[[ Listed entries, beginning ]]
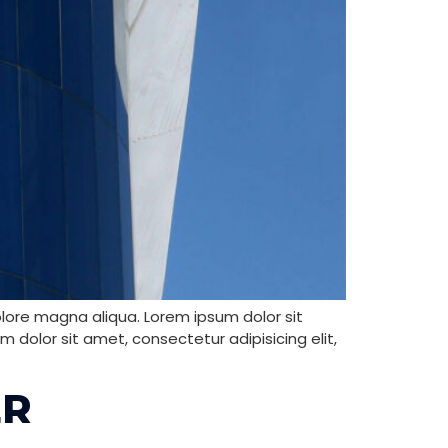
olore magna aliqua. Lorem ipsum dolor sit
 dolor sit amet, consectetur adipisicing elit,
ER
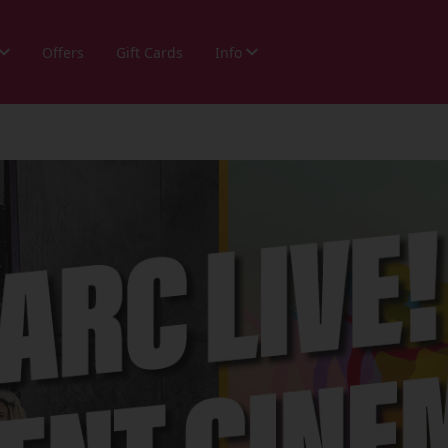
Offers
Gift Cards
Info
[[ Listed entries, end ]]
Copy the text of all the rows above line for line, leaving the pictures out of your answer.

__Result of this task__
olore magna aliqua. Lorem ipsum dolor sit
 dolor sit amet, consectetur adipisicing elit,
ER
Offers
Gift Cards
Info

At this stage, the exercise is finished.